* [REQUIRED ACTIONS]:
A) Summarize the travel account below in two sentences.
B) Using the travel account below, answer each question on its own line:
(i) At what time of day did the travelers reach Safford?
(ii) What doubt did they have about their intended return route?
(iii) At which store did they stop for ice?
C) Return, word for word from the travel account below, the passage that opens with the words containing "The next morning" and closes with "the East entrance.".

* [EXCERPTED TEXT]:
====
The next morning after an okay night’s sleep (it seems that every KOA we stay is located near freight train tracks), and a hot shower, off to Safford we headed.  We made it to Safford in the early afternoon and spoke with “George” at the BLM Office.  She had limited knowledge of the route wanted to take, but was able to find the appropriate maps and more importantly was able to rustle up an authority on the area.  After a long discussion of our intended return route (doubtful of water) and the fact that (for us) the navigation would be a little dicey, but doable, we were given permission to Yo-yo the Aravaipa canyon, even though all permits had been reserved for that Friday, and that we essentially had already paid for the additional day in the Canyon.  After a stop at the local supermarket (Thriftee Food & Drug) for ice and a few vittles for dinner, we were off to the East entrance.
====
* [RECORDS SUPPLIED]:
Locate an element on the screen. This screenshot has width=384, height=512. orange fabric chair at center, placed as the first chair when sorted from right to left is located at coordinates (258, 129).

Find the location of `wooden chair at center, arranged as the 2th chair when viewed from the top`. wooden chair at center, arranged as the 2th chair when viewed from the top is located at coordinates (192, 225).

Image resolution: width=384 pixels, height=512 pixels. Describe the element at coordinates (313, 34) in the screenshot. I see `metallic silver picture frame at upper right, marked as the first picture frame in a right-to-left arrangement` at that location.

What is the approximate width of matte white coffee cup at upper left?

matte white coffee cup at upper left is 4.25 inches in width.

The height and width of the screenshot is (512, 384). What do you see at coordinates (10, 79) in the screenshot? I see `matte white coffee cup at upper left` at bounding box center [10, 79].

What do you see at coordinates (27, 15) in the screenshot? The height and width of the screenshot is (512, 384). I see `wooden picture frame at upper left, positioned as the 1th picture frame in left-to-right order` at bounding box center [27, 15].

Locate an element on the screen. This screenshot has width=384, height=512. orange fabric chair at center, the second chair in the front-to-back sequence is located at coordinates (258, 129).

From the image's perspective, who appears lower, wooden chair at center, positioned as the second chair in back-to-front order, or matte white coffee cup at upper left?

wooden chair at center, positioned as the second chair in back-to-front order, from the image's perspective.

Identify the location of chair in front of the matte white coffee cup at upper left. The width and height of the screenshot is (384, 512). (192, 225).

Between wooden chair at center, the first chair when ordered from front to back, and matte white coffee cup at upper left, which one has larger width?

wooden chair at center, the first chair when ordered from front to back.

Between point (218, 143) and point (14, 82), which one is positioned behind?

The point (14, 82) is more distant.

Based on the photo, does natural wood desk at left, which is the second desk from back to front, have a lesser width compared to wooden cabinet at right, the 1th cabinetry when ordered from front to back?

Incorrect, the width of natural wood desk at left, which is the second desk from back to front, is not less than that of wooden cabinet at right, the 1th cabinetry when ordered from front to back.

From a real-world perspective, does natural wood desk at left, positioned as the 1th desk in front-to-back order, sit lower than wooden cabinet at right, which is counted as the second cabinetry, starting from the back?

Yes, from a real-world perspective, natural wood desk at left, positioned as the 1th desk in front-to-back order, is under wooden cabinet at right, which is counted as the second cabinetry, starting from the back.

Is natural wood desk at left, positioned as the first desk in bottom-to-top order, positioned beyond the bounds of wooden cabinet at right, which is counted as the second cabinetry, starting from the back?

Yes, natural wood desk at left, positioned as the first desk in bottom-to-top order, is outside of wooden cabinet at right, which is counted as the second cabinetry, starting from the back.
====
* [PER-TASK ANSWERS]:
A) After a night at a KOA near freight train tracks, the travelers went to Safford, where "George" at the BLM Office found maps and brought in an authority on the area. Although all permits for that Friday had been reserved, they were given permission to yo-yo the Aravaipa canyon, and after buying ice and food at Thriftee Food & Drug they set off for the East entrance.

B)
(i) In the early afternoon.
(ii) They were doubtful of water.
(iii) Thriftee Food & Drug, the local supermarket.

C)
The next morning after an okay night’s sleep (it seems that every KOA we stay is located near freight train tracks), and a hot shower, off to Safford we headed.  We made it to Safford in the early afternoon and spoke with “George” at the BLM Office.  She had limited knowledge of the route wanted to take, but was able to find the appropriate maps and more importantly was able to rustle up an authority on the area.  After a long discussion of our intended return route (doubtful of water) and the fact that (for us) the navigation would be a little dicey, but doable, we were given permission to Yo-yo the Aravaipa canyon, even though all permits had been reserved for that Friday, and that we essentially had already paid for the additional day in the Canyon.  After a stop at the local supermarket (Thriftee Food & Drug) for ice and a few vittles for dinner, we were off to the East entrance.